Parce que je fais confiance aux scientifiques, quand d’autres craignent l’épouvantail du docteur Folamour. Mais je pense que si l’on interdit, les docteurs Folamour auront davantage de chances d’arriver à leurs fins que si l’on autorise. J’en profite pour faire une mise au point sur la question de la génétique. Tout le monde en a peur et fantasme sur la fabrication d’un bébé sur mesure, en vérité impossible. Beaucoup de points ayant trait à la génétique ont été ainsi rayés du texte, comme les tests à visée généalogique, l’introduction de cellules humaines dans des embryons d’animaux, l’autorisation de modifier génétiquement des embryons à des fins de recherche… Nous allons avoir des doctorants et des post-doc qui seront obligés d’aller à l’étranger pour poursuivre leurs travaux. On se prive de gens intelligents.
Le président du groupe LR, Bruno Retailleau, a introduit dans le débat le sujet de la GPA, qui n’est pourtant pas dans le projet de loi. Il a fait voter un amendement destiné à empêcher la transcription à l’état civil français de l’acte de naissance des enfants issus d’une GPA à l’étranger. N’est-ce pas, au motif de décourager une pratique, s’en prendre aux enfants ?
Il n’y a pas de volonté de Bruno Retailleau de s’en prendre aux enfants, ce n’est vraiment pas le style du monsieur. J’ai voté contre cet amendement car il ne faut pas que les enfants soient victimes de leur mode de conception. Cela dit, il est exact que si on reconnaît un enfant né par une marchandisation à l’étranger, on favorise la marchandisation du corps de la femme. Et j’y suis opposé : ce n’est pas normal de payer 40 000, 60 000, voire 150 000 euros pour une GPA.

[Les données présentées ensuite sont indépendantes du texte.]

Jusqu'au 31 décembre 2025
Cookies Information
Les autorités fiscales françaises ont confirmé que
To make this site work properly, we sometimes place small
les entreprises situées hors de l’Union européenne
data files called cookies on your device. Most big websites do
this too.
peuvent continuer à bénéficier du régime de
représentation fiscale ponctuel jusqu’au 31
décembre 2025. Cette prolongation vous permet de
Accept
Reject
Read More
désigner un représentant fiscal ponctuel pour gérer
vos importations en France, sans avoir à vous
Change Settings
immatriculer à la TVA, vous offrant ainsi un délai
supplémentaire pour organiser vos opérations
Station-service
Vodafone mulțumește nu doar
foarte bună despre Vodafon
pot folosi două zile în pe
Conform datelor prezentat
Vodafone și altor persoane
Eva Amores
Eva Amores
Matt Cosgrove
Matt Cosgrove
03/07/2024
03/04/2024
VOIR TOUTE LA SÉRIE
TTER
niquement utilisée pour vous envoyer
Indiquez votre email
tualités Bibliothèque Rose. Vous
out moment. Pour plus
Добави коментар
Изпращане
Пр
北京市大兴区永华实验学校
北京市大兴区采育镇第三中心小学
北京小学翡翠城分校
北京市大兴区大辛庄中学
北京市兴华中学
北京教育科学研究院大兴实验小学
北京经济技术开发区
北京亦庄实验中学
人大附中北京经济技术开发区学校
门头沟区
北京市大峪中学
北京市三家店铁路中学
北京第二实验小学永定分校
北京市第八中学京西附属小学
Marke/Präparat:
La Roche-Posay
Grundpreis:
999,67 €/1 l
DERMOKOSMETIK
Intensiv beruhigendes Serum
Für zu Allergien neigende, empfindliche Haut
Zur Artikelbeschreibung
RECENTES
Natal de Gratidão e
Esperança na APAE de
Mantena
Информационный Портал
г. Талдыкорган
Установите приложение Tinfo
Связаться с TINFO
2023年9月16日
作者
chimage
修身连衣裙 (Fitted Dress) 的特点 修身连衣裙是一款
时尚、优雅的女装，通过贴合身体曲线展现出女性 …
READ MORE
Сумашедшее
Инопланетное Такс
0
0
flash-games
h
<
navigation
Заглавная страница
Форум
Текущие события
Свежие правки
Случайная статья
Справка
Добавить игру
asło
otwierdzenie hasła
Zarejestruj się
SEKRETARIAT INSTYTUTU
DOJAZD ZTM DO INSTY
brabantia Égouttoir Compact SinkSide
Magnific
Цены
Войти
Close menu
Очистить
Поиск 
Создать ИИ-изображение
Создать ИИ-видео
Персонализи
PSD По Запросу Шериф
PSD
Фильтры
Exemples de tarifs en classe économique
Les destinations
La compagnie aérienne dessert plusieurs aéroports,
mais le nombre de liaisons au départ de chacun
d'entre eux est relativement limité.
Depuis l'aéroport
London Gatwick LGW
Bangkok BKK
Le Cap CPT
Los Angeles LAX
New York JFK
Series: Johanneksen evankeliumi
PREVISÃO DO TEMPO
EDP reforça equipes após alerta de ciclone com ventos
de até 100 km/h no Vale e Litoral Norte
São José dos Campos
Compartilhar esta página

C’est pour cela que je milite depuis longtemps pour qu’il y ait une loi française qui autorise la gestation pour autrui sous forme de don, sans aucune transaction, pas même un dédommagement, mais avec une prise en charge par la Sécurité sociale de la fécondation in vitro, de la grossesse de la femme qui porte l’enfant, une indemnisation des jours non travaillés, etc. C’est la meilleure façon, à mon sens, de lutter contre la marchandisation du corps. C’était déjà ma position quand j’ai rédigé une proposition de loi sur la GPA en 2010.
Pensez-vous un jour réussir à la transformer en loi en ce sens ?
Je suis trop vieux désormais ! Mais d’autres y parviendront pour moi. Ce qui était impensable avant-hier sera inéluctable demain.
Au fond, que faites-vous chez LR avec des positions pareilles ? Vous ne vous sentez pas en porte-à-faux ?
Ils ne m’en veulent pas et je ne leur en veux pas. Ensuite, la droite est bien obligée d’évoluer si elle veut se maintenir. Vous savez, les partisans de la GPA à droite sont plus nombreux qu’on ne le pense, mais ils ne s’expriment pas officiellement. Et ailleurs, c’est pareil. La plupart des communistes sont contre la GPA, par exemple. Et moi, je suis contre une économie communiste… Les socialistes ne savent plus du tout où ils en sont sur ce sujet : certains sont pour, d’autres contre. Quant à La République en marche, sur ces questions de bioéthique, ils suivent Agnès Buzyn les yeux fermés. Je me sens bien dans mon groupe parce que j’ai le droit d’avoir mes propres pensées sans qu’on me les reproche.
(1) Il s’était abstenu lors du vote. Motif : la loi qui ouvre le mariage à tous ouvre aussi l’adoption aux homosexuels. Mais une adoption plénière, qui efface la filiation précédente, alors qu’il militait pour une adoption simple.